19.3.1. File-Store and Eve Fileinfo

There are two output modules for logging information about extracted files. The first is eve.files which is an eve sub-logger that logs fileinfo records. These fileinfo records provide metadata about the file, but not the actual file contents.

This must be enabled in the eve output:

- outputs:
    - eve-log:
      types:
          - files:
              force-magic: no
              force-hash: [md5,sha256]

See Eve (Extensible Event Format) for more details on working with the eve output.

The other output module, file-store stores the actual files to disk.

The file-store module uses its own log directory (default: filestore in the default logging directory) and logs files using the SHA256 of the contents as the filename. Each file is then placed in a directory named 00 to ff where the directory shares the first 2 characters of the filename. For example, if the SHA256 hex string of an extracted file starts with "f9bc6d..." the file we be placed in the directory filestore/f9.

The size of a file that can be stored depends on file-store.stream-depth, if this value is reached a file can be truncated and might not be stored completely. If not enabled, stream.reassembly.depth will be considered.

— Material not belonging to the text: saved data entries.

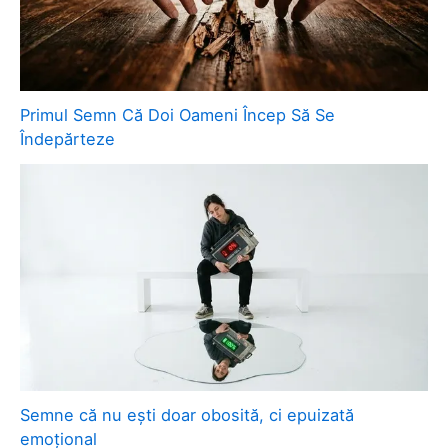
Primul Semn Că Doi Oameni Încep Să Se
Îndepărteze
Semne că nu ești doar obosită, ci epuizată
emoțional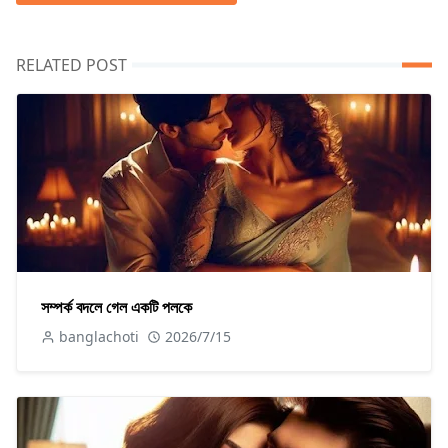
RELATED POST
সম্পর্ক বদলে গেল একটি পলকে
banglachoti
2026/7/15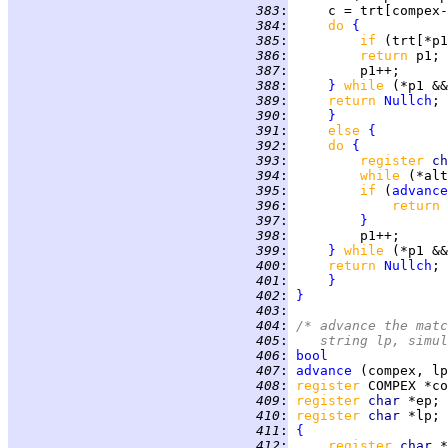
 383
:
     c = trt[compex-
 384
:
do 
{
 385
:
if 
(trt[*p1
 386
:
return 
 387
:
 388
:
}
while 
(*p1 &&
 389
:
return 
Nullch
 390
:
}
 391
:
else 
{
 392
:
do 
{
 393
:
register 
ch
 394
:
while 
(*alt
 395
:
if 
(
advance
 396
:
return 
 397
:
}
 398
:
 399
:
}
while 
(*p1 &&
 400
:
return 
Nullch
 401
:
}
 402
:
}
 403
:
 404
:
/* advance the matc
 405
:
   string lp, simul
 406
:
bool
 407
:
advance
 408
:
register 
 409
:
register 
char 
 410
:
register 
char 
 411
:
{
 412
:
register 
char 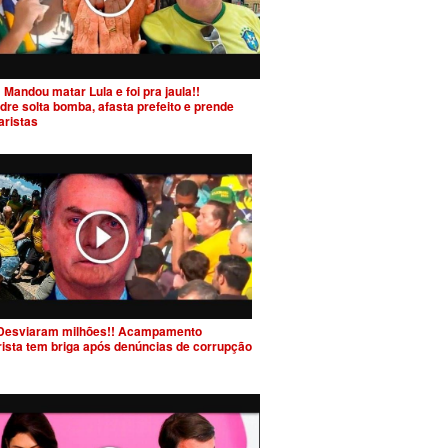
 Mandou matar Lula e foi pra jaula!!
dre solta bomba, afasta prefeito e prende
aristas
Desviaram milhões!! Acampamento
rista tem briga após denúncias de corrupção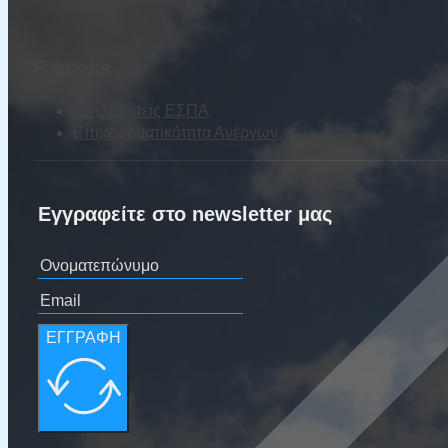
E-books
Επιδοτήσεις ΕΣΠΑ
Επιχειρηματικότητα Ανέργων
Εγγραφείτε στο newsletter μας
ΕΓΓΡΑΦΗ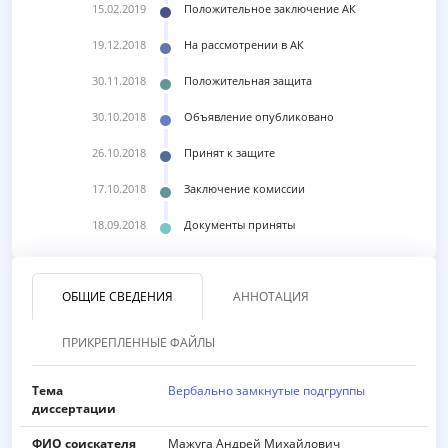
15.02.2019
Положительное заключение АК
19.12.2018
На рассмотрении в АК
30.11.2018
Положительная защита
30.10.2018
Объявление опубликовано
26.10.2018
Принят к защите
17.10.2018
Заключение комиссии
18.09.2018
Документы приняты
ОБЩИЕ СВЕДЕНИЯ
АННОТАЦИЯ
ПРИКРЕПЛЕННЫЕ ФАЙЛЫ
Тема
Вербально замкнутые подгруппы
диссертации
ФИО соискателя
Мажуга Андрей Михайлович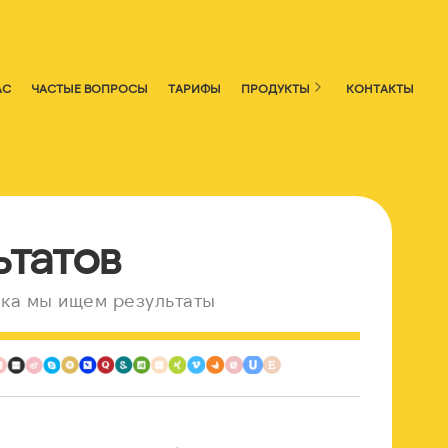
АС
ЧАСТЫЕ ВОПРОСЫ
ТАРИФЫ
ПРОДУКТЫ
КОНТАКТЫ
ьтатов
ка мы ищем результаты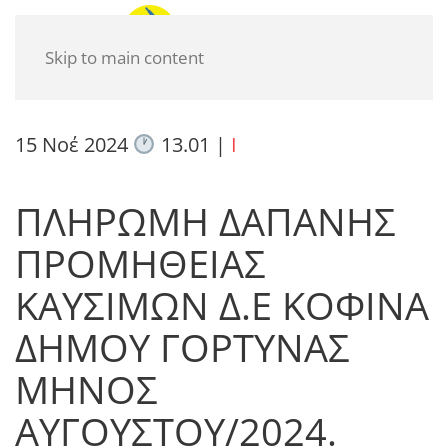
Skip to main content
15 Νοέ 2024
13.01
|
I
ΠΛΗΡΩΜΗ ΔΑΠΑΝΗΣ
ΠΡΟΜΗΘΕΙΑΣ
ΚΑΥΣΙΜΩΝ Δ.Ε ΚΟΦΙΝΑ
ΔΗΜΟΥ ΓΟΡΤΥΝΑΣ
ΜΗΝΟΣ
ΑΥΓΟΥΣΤΟΥ/2024.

Setting file-store.stream-depth to 0 permits store of the entire file; here, 0 means "unlimited."

file-store.stream-depth will always override stream.reassembly.depth when filestore keyword is used. However, it is not possible to set file-store.stream-depth to a value less than stream.reassembly.depth. Values less than this amount are ignored and a warning message will be displayed.

A protocol parser, like modbus, could permit to set a different store-depth value and use it rather than file-store.stream-depth.

Using the SHA256 for file names allows for automatic de-duplication of extracted files. However, the timestamp of a preexisting file will be updated if the same files is extracted again, similar to the touch command.

Optionally a fileinfo record can be written to its own file sharing the same SHA256 as the file it references. To handle recording the metadata of each occurrence of an extracted file, these filenames include some extra fields to ensure uniqueness. Currently the format is:

<SHA256>.<SECONDS>.<ID>.json

where <SECONDS> is the seconds from the packet that triggered the stored file to be closed and <ID> is a unique ID for the runtime of the Suricata instance. These values should not be depended on, and are simply used to ensure uniqueness.

These fileinfo records are identical to the fileinfo records logged to the eve output.

See File-store (File Extraction) for more information on configuring the file-store output.

Note

This section documents version 2 of the file-store. Version 1 of the file-store has been removed as of Suricata version 6.

19.4. Rules

Without rules in place no extraction will happen. The simplest rule would be:

alert http any any -> any any (msg:"FILE store all"; filestore; sid:1; rev:1;)

This will simply store all files to disk.

Want to store all files with a pdf extension?

alert http any any -> any any (msg:"FILE PDF file claimed"; fileext:"pdf"; filestore; sid:2; rev:1;)

Or rather all actual pdf files?

alert http any any -> any any (msg:"FILE pdf detected"; filemagic:"PDF document"; filestore; sid:3; rev:1;)

Or rather only store files from black list checksum md5 ?

alert http any any -> any any (msg:"Black list checksum match and extract MD5"; filemd5:fileextraction-chksum.list; filestore; sid:4; rev:1;)

Or only store files from black list checksum sha1 ?

alert http any any -> any any (msg:"Black list checksum match and extract SHA1"; filesha1:fileextraction-chksum.list; filestore; sid:5; rev:1;)

Or finally store files from black list checksum sha256 ?

::

alert http any any -> any any (msg:"Black list checksum match and extract SHA256"; filesha256:fileextraction-chksum.list; filestore; sid:6; rev:1;)

Bundled with the Suricata download, is a file with more example rules. In the archive, go to the rules directory and check the files.rules file.

19.5. MD5

Suricata can calculate MD5 checksums of files on the fly and log them. See Storing MD5s checksums for an explanation on how to enable this.